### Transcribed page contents
----------

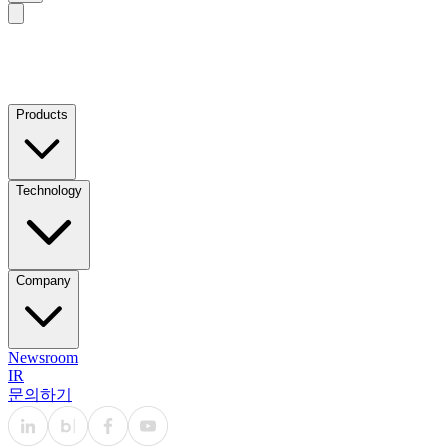
Products
Technology
Company
Newsroom
IR
문의하기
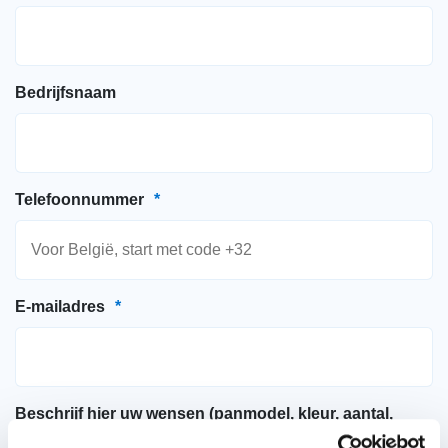
Bedrijfsnaam
Telefoonnummer
*
E-mailadres
*
Beschrijf hier uw wensen (panmodel, kleur, aantal,
gewenste leverdatum)
*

----------

### DIRECTIVE
Copy all of the data word for word, and keep the pictures out of it.

### WRITTEN SOLUTION
Products
Technology
Company
Newsroom
IR
문의하기
Bedrijfsnaam
Telefoonnummer
*
E-mailadres
*
Beschrijf hier uw wensen (panmodel, kleur, aantal,
gewenste leverdatum)
*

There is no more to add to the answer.